-- Problema a resolver --
Prosigue la entrevista sobre Lacan a partir de su última oración.

-- Fragmento del texto --
La pregunta llevó al señalamiento de las discrepancias con Lacan. Querría
subrayar una coincidencia fundamental: la que hace al análisis de la situación
triangular básica y del vínculo como estructura de relaciones, sistema complejo
que incluye la presencia estructurante del tercero. Utilizo mi terminología, no
la de Lacan, pero insisto, este es un punto de encuentro en lo teórico.
En 1969, discutiendo un trabajo mío, Lacan me preguntaba: “Pour quoi Psychologie
Sociale, pourquoi pas psychanalisé?”. Creo que su pregunta sintetiza las
coincidencias y las discrepancias.
El definir a la psicología, en el sentido estricto como social, significa que
se enfatiza el problema del determinante en última instancia de los procesos
psíquicos, el papel que cabe a las relaciones sociales como condición de
posibilidad del orden humano, y por ende del psiquismo.
Lacan, al entender que mi planteo era psicoanálisis, marcaba la coincidencia
fundamental ya mencionada: la referente a la génesis del sujeto en el interior
de la estructura vincular. El que yo insistiera en caracterizarlo como
psicología social, remite a las diferencias que a mi entender existen entre la
concepción del sujeto relacional del psicoanálisis, el sujeto relacional de
Freud y Lacan, y la concepción del sujeto agente, productor, protagonista de la
Historia, a la vez que producido, configurado en sistemas vinculares y en
tramas más complejas de relaciones que plantea la Psicología Social que
postulamos.
A.P.: Pocos psicoanalistas de nuestro medio
tuvieron la oportunidad de conocer personalmente a Jackes Lacan, ¿cuál es su
impresión acerca de la personalidad de este autor, su estilo de vida y las
vivencias que Ud. recogió de su contacto con Lacan, ya que en la Argentina
básicamente se lo conoce a través de su obra?
Dr. Pichon-Rivière: Lacan es un tipo
simpatiquísimo, afectuoso, comunicativo, que sabe muy bien de qué habla y hasta
dónde puede llegar con su interlocutor. No todos tienen esa imagen de Lacan, y
creo comprender por qué sucede esto. Él es un hombre que despierta envidia,
rivalidad.
Sentí que mi diálogo con él era profundo. Pudimos, en nuestras charlas,
plantearnos las cosas básicas del psicoanálisis, los temas que hoy emergen.
Nuestro primer encuentro fue precedido por una situación particular que
permitió un acercamiento mayor.
El primer día de mi llegada a París salí en busca de una dirección en la que
sabía que un siglo atrás había vivido el tutor de Isidore Ducasse, Conde de
Lautreamont M. Davasse. La dirección era 5, rue de Lille. No encontré allí
rastros de Lautreamont ni de Davasse, pero el centro de mi interés por el conde
se centraba allí, en el 5, rue de Lille, en el que momentáneamente quedaban
varadas mis investigaciones.

-- Extracto de datos --
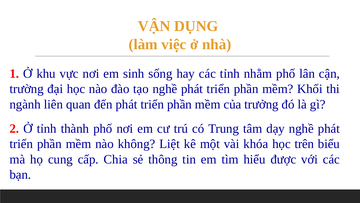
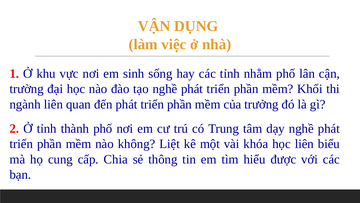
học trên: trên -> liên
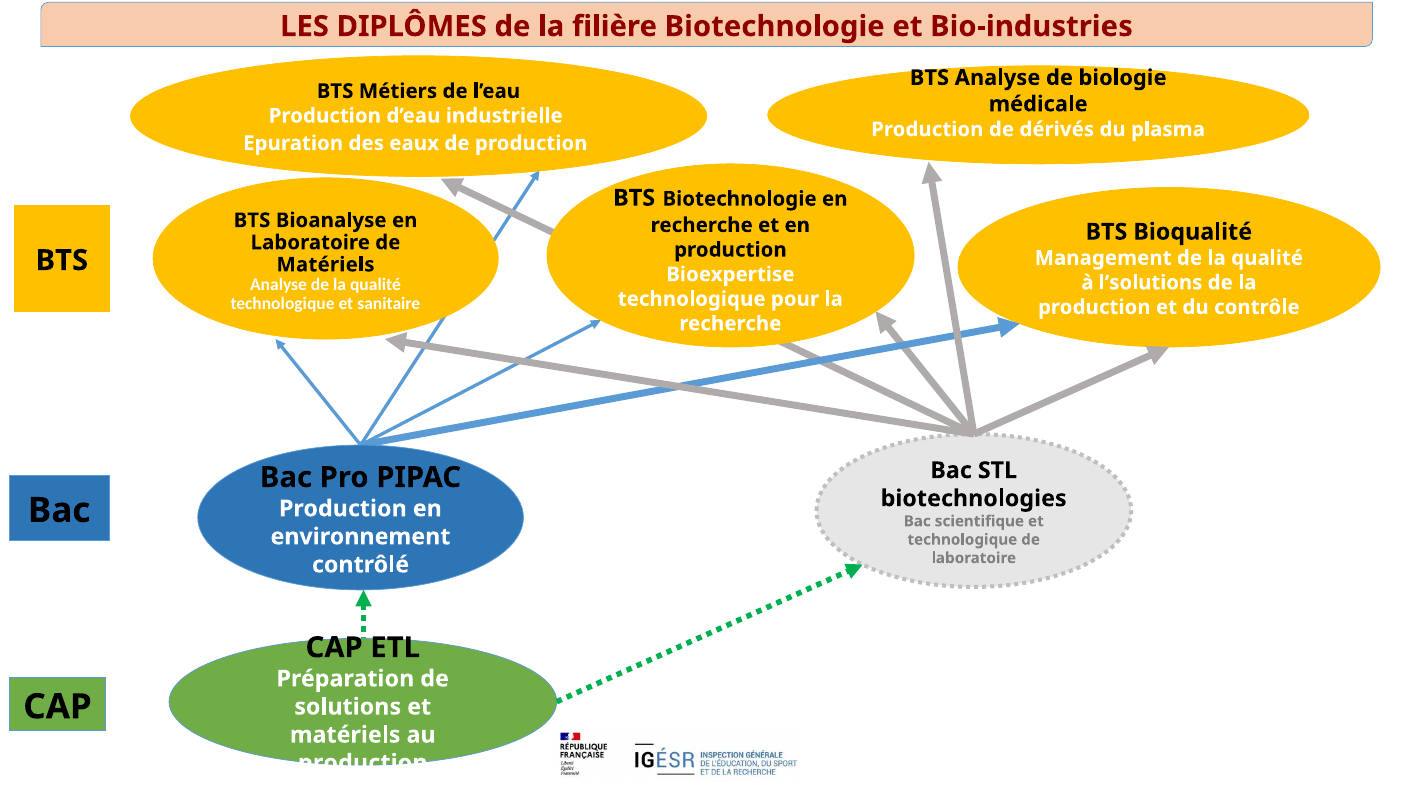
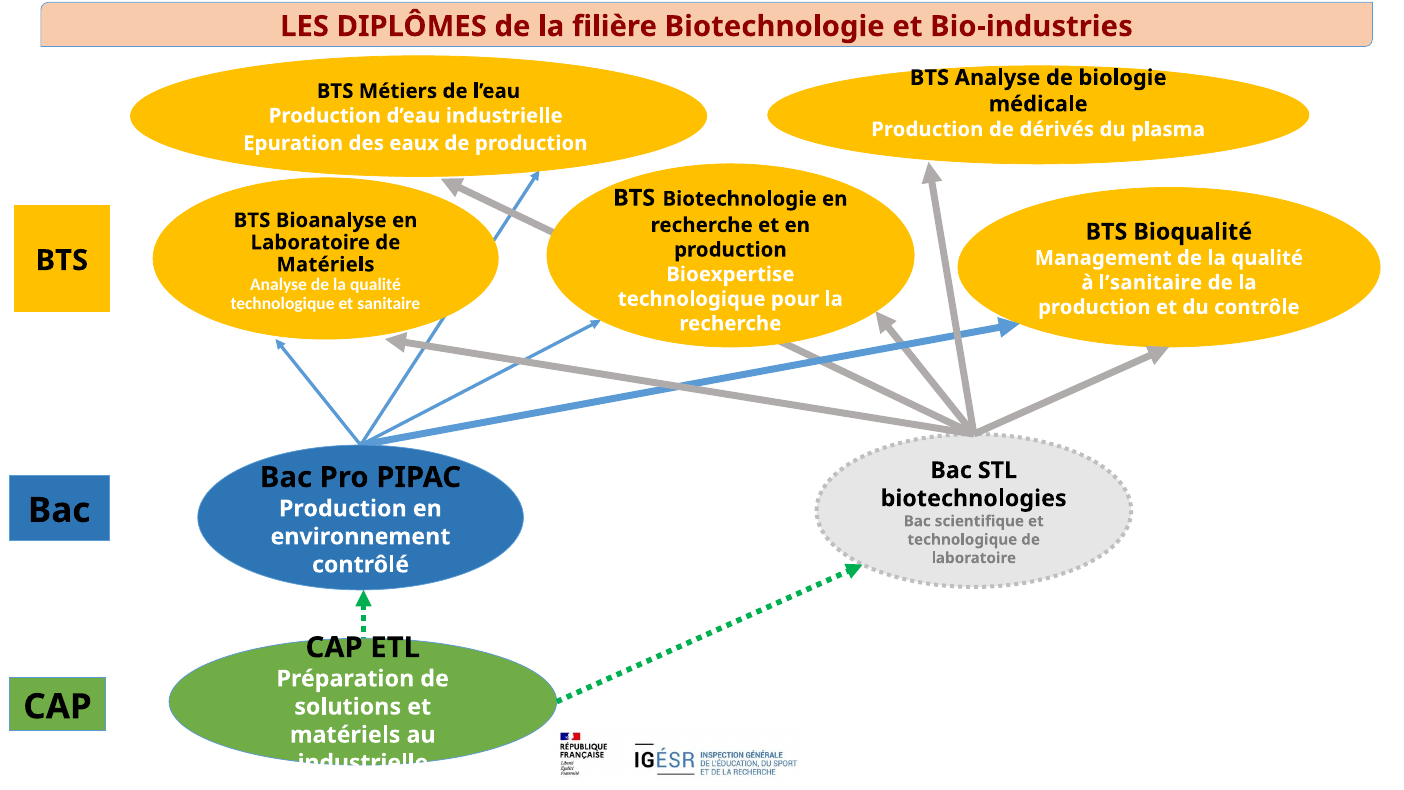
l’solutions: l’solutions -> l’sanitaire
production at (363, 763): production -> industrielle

-- Respuesta --
Al día siguiente se inició el congreso de Psicoanálisis. En esa inauguración
tanto Lacan como yo leímos nuestros relatos. Lacan se acercó, charlamos y
me dice: lo espero esta noche a comer en casa, y agregó con cierto aire de
broma: “tengo una sorpresa para Ud.”. Cuando leo su tarjeta recibo una sorpresa
que no era la preparada por Lacan: su dirección, 5, rue de Lille. Lacan vivía
en la misma casa que yo visitara la mañana anterior siguiendo los pasos del
conde.
El clima de encuentros, de asociaciones, de sorprendentes coincidencias, el
clima mágico Lautremoniano, se instaló entre nosotros. Yo sentía es noche,
mientras caminaba hacia lo de Lacan que iba hacia Lautreamont. Me decía a mí
mismo: “ca marche”. Y así fue que la sorpresa programada por Lacan era la
presencia de Tristán Tzara, quien me acaparó esa noche. El tema no podía ser
otro que el Conde de Lautreamont, el punto de partida de la poesía moderna, el
más grande de los poetas, según el surrealismo. El ídolo de Breton.
He querido con este relato mostrar a J. Lacan. Un hombre sensible, sutil,
refinado, generoso. Él conocía mis investigaciones sobre Lautreamont, podía
compartir el doble interés que su obra despierta para la literatura y para el
psicoanálisis, porque en ella se encuentran lo siniestro con lo maravilloso.
Porque en esa obra, “diabólica y extraña, burlona y aullante, cruel y penosa,
en la que se oyen a un mismo tiempo los gemidos del dolor y los siniestros
cascabeles de la locura”, como dijera Darío, se hace presente con violencia
inédita, el inconsciente.
El, Lacan, sabía lo que significaba para mí conversar con Tzara, y aún antes de
conocerme personalmente, arregló ese encuentro en su casa de París, un típico
departamento parisién, con las paredes cubiertas con cuadros de Masson. El
surrealismo penetraba desde allí, los muebles antiguos, los libros en todas
partes, también apilados en el suelo, me dieron un reconfortante sentimiento de
familiaridad.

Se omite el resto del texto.